Dataset excerpts
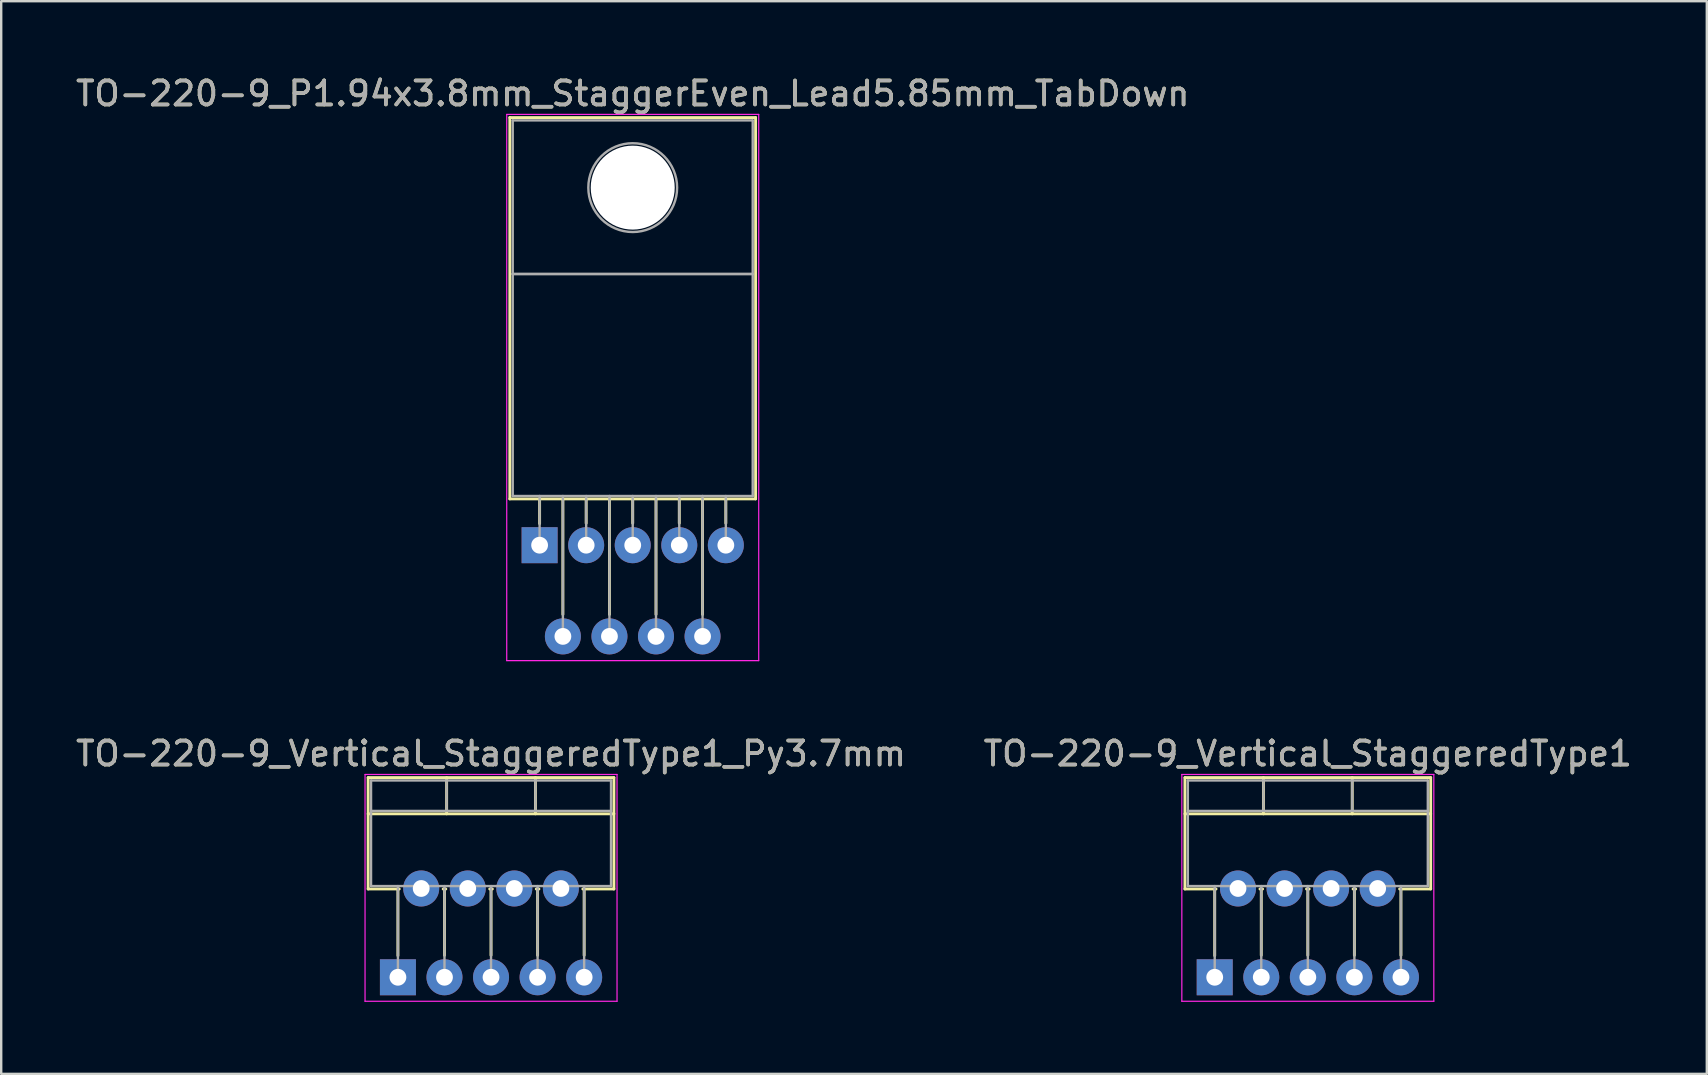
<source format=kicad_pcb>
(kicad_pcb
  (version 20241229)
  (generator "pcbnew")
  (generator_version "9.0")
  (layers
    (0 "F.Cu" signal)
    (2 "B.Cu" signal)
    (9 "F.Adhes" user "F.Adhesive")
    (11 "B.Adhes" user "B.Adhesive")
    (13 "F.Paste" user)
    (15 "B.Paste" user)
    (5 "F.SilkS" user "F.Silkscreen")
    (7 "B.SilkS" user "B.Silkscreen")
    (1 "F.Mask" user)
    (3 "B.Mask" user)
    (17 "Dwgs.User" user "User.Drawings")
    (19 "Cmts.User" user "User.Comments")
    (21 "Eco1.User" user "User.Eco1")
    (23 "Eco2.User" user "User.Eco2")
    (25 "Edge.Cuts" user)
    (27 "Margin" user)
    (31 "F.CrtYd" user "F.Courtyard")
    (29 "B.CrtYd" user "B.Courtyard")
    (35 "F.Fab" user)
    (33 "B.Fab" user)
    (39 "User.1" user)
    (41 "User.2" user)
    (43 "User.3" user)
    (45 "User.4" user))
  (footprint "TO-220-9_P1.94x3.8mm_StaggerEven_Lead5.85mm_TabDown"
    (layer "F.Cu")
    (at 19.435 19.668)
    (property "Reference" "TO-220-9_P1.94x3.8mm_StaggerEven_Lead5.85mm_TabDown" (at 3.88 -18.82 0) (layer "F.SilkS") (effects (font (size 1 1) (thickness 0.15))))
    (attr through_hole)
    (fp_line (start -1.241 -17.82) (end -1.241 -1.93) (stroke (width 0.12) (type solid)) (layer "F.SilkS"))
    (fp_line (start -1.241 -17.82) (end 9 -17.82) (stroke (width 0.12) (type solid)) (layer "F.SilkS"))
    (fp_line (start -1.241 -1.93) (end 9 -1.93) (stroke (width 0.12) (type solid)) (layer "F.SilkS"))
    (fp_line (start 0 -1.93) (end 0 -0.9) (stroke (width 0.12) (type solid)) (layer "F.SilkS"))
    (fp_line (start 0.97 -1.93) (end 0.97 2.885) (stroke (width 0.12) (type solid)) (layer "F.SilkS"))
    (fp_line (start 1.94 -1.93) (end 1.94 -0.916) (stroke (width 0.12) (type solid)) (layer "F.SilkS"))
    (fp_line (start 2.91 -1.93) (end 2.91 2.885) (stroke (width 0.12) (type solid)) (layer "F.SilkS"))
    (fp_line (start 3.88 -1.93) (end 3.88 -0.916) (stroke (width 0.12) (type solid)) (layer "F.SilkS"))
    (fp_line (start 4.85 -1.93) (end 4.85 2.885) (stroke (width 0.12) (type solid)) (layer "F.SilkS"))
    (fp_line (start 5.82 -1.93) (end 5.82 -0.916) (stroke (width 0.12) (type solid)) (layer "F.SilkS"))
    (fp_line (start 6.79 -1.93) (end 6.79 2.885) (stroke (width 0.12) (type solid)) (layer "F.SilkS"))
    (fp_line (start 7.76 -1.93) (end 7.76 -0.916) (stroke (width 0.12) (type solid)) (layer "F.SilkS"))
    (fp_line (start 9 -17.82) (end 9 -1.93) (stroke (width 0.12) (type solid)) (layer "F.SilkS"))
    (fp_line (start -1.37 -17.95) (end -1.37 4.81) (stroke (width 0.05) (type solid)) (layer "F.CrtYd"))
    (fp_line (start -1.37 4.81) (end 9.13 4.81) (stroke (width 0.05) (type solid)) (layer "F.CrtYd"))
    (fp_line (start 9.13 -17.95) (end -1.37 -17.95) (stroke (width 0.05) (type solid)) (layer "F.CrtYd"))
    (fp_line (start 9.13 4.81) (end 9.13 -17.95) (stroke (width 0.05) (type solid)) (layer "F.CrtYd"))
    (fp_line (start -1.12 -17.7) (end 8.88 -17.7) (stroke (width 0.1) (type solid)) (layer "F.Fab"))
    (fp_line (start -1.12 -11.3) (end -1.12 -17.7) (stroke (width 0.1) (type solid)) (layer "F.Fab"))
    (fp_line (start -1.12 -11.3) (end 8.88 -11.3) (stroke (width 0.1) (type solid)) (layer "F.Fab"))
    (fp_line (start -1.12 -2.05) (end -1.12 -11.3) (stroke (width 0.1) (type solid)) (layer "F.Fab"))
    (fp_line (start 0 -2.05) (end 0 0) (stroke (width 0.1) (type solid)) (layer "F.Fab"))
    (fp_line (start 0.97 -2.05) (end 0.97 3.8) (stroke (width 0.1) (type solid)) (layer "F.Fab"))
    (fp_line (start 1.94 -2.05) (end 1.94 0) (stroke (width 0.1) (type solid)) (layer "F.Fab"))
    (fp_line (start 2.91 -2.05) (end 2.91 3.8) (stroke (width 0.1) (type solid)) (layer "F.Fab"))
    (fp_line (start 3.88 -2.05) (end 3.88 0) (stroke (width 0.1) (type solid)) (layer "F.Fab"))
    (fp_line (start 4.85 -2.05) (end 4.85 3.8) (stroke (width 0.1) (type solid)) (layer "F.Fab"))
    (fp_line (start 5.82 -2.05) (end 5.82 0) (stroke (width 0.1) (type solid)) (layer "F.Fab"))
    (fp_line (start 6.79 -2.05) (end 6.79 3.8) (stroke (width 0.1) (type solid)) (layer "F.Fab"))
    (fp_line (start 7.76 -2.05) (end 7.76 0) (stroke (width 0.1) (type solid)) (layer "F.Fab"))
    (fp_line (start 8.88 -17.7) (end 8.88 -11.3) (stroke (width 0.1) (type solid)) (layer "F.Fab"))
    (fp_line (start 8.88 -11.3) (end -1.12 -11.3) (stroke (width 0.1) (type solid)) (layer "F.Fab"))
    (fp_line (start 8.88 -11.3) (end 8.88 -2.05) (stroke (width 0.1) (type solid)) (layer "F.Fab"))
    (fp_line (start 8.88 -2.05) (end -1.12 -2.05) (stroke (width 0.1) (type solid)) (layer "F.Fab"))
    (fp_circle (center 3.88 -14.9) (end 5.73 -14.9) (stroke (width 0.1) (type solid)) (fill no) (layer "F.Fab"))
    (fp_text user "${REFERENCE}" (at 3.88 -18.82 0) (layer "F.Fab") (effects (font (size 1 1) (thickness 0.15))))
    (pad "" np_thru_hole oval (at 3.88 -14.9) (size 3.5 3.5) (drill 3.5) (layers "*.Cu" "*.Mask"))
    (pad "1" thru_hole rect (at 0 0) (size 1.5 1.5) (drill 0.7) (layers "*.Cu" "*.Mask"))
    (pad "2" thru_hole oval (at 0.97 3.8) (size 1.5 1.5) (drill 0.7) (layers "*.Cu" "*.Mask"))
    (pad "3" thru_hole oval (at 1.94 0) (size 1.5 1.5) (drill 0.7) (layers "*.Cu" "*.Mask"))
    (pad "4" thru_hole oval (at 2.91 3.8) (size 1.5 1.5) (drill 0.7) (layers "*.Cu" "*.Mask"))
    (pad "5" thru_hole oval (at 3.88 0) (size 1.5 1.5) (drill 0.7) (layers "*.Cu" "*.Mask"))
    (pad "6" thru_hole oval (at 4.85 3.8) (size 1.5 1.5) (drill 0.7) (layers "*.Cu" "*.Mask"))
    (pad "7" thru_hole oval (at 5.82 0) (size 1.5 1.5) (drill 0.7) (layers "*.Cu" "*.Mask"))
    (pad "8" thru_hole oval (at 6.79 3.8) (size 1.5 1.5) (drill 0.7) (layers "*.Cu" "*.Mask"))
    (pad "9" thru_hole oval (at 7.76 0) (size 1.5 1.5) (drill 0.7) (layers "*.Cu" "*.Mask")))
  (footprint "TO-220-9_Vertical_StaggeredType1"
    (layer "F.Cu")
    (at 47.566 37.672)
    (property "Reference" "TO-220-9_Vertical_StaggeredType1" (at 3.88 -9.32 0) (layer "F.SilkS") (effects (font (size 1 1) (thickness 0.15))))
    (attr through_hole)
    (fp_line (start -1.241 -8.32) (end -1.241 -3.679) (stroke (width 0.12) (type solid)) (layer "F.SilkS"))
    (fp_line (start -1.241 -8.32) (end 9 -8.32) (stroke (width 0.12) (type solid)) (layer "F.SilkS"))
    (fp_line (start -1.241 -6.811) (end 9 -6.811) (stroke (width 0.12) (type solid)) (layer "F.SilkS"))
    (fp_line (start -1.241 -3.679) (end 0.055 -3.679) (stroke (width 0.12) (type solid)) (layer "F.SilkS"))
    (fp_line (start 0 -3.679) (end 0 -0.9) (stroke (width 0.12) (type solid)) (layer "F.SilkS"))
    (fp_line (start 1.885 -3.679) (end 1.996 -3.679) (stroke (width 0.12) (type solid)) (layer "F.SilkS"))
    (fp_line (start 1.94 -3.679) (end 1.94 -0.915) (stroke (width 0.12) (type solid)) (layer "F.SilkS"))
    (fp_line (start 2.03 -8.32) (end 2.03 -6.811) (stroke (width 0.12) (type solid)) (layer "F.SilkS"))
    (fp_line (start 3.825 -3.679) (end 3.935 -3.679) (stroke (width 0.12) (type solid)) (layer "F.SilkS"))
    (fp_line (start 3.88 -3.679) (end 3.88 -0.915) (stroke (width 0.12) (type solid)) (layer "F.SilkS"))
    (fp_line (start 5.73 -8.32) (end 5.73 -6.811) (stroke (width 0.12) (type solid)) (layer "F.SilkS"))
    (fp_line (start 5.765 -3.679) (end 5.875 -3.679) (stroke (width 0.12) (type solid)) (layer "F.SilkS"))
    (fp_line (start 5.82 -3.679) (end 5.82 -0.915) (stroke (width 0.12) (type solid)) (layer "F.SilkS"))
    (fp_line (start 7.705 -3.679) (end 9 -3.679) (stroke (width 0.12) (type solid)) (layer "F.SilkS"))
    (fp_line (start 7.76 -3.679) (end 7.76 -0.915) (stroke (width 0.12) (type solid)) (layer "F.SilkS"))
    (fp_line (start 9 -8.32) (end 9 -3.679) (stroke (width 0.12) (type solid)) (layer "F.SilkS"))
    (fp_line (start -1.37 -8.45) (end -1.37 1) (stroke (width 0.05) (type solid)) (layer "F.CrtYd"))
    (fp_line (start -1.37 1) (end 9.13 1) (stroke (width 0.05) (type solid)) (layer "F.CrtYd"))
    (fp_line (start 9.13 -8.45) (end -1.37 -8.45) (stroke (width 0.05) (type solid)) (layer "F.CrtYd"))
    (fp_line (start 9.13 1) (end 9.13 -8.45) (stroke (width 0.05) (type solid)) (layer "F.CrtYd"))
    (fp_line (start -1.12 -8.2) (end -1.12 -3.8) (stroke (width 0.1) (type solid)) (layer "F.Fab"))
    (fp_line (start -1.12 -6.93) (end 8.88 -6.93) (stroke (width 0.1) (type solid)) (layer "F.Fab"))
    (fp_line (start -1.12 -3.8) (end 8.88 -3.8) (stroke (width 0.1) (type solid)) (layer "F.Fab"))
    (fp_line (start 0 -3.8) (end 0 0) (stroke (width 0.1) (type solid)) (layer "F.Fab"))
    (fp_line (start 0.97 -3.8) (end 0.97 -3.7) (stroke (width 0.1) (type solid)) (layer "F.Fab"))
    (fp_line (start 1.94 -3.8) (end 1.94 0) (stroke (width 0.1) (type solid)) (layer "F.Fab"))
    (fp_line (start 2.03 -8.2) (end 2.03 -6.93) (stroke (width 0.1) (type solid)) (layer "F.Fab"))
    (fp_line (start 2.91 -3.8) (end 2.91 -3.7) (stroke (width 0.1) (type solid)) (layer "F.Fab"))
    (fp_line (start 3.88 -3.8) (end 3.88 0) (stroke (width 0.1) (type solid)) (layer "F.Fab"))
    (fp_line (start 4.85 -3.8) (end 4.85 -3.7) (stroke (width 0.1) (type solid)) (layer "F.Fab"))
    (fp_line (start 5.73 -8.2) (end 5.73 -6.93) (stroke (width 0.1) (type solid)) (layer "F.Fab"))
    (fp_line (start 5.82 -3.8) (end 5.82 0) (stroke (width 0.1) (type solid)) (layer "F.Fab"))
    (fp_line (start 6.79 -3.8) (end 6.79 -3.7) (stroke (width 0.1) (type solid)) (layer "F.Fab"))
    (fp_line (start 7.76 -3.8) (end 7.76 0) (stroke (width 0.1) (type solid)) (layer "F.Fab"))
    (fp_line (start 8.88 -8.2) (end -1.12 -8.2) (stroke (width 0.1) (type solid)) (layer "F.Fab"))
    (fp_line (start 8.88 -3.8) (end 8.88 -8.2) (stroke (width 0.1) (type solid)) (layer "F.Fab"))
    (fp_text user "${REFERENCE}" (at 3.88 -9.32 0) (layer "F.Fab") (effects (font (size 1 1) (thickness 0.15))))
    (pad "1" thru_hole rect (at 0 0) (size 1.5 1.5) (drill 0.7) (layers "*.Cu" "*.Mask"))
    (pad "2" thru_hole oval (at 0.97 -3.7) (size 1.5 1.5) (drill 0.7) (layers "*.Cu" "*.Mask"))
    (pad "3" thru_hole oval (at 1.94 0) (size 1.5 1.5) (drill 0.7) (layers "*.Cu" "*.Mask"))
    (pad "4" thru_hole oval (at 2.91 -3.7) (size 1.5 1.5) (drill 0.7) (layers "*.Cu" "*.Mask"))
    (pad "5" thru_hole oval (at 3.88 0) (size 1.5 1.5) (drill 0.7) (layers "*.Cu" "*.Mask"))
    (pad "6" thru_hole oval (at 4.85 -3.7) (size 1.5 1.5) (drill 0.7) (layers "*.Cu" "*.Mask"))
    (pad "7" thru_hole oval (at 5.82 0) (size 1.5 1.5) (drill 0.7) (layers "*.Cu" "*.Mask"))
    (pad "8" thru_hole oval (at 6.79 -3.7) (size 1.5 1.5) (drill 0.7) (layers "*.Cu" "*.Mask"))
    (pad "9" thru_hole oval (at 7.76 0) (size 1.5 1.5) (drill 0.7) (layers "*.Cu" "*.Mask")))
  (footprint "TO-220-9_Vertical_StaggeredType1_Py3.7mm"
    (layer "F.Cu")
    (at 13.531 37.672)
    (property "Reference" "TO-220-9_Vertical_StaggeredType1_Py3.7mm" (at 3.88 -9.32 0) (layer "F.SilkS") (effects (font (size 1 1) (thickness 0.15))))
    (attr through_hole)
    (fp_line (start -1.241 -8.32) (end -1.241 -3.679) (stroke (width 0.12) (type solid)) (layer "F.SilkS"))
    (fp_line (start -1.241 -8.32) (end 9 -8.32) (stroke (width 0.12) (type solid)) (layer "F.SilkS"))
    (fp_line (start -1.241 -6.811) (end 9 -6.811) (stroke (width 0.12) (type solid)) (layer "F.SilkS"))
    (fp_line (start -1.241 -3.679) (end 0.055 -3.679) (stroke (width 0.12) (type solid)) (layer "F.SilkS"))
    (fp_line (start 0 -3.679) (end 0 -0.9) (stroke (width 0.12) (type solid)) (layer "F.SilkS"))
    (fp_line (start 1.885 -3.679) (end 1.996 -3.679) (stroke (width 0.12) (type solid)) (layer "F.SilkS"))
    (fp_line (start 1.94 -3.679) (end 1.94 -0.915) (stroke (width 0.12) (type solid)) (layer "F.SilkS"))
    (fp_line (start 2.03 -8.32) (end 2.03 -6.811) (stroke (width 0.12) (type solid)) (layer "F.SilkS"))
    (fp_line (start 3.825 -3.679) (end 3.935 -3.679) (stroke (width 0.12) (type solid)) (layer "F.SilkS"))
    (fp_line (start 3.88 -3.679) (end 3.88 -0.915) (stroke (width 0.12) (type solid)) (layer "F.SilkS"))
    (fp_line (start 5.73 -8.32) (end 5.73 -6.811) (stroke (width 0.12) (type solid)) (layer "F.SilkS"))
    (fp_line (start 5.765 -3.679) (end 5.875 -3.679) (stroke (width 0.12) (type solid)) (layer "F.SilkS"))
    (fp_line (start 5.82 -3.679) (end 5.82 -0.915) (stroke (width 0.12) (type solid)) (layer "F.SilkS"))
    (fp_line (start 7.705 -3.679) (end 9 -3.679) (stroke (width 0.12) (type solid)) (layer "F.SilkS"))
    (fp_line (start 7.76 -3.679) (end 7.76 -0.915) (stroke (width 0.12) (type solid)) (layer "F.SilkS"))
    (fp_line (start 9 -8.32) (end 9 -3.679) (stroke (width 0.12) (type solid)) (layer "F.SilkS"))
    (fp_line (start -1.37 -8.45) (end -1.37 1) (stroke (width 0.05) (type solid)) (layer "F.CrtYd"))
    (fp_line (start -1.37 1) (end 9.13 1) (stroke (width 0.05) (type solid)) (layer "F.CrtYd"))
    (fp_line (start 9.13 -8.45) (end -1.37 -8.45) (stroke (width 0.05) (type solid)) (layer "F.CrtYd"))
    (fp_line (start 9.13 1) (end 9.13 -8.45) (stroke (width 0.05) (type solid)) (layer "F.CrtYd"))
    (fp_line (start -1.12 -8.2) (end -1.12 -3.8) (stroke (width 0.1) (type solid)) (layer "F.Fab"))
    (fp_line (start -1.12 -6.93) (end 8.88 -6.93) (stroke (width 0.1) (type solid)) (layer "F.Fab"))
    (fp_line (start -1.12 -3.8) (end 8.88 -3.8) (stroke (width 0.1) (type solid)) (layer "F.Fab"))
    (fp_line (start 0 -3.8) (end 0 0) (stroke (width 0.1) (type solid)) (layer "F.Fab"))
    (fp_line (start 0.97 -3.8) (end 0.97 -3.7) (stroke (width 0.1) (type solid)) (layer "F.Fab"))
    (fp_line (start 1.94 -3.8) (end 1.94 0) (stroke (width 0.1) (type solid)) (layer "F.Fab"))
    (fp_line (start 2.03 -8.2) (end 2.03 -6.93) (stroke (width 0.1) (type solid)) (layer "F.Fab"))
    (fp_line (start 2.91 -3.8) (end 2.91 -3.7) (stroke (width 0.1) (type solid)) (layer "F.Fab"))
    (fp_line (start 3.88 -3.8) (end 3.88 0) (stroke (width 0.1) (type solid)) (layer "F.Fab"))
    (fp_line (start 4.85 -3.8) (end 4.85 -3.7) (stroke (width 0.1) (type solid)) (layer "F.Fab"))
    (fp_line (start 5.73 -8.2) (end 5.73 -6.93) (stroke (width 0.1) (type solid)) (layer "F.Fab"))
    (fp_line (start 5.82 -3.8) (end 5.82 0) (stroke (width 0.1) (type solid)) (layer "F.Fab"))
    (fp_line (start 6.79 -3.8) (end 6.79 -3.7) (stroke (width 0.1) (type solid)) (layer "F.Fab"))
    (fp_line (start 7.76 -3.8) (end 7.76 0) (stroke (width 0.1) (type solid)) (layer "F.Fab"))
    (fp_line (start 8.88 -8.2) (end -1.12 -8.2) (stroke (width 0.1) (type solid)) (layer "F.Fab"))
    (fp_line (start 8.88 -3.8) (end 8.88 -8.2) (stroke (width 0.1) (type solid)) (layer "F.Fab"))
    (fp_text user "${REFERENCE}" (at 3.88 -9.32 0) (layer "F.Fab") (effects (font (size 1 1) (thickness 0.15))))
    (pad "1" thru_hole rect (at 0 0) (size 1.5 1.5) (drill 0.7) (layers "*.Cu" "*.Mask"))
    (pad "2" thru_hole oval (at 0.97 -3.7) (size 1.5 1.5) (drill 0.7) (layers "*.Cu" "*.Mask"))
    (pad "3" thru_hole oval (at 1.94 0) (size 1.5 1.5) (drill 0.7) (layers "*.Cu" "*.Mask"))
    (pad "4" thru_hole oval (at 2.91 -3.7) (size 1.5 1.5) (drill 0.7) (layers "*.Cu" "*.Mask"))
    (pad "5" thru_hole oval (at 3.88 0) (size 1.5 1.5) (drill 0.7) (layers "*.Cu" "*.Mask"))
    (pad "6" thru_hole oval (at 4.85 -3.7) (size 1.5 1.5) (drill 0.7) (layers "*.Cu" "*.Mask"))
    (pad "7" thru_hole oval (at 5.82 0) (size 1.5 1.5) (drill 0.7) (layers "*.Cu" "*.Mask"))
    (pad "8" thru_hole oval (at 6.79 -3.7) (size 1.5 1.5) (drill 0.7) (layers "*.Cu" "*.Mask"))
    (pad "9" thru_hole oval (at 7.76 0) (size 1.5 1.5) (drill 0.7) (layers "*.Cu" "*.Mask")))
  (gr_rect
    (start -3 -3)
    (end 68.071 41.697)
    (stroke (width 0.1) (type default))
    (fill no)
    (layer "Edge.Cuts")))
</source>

INSTRUCTIONS FOR THE TASK: Among the lines of the data, identify those with the word "Adhesive". Copy each of them.

EXERCISE RESULT:
    (9 "F.Adhes" user "F.Adhesive")
    (11 "B.Adhes" user "B.Adhesive")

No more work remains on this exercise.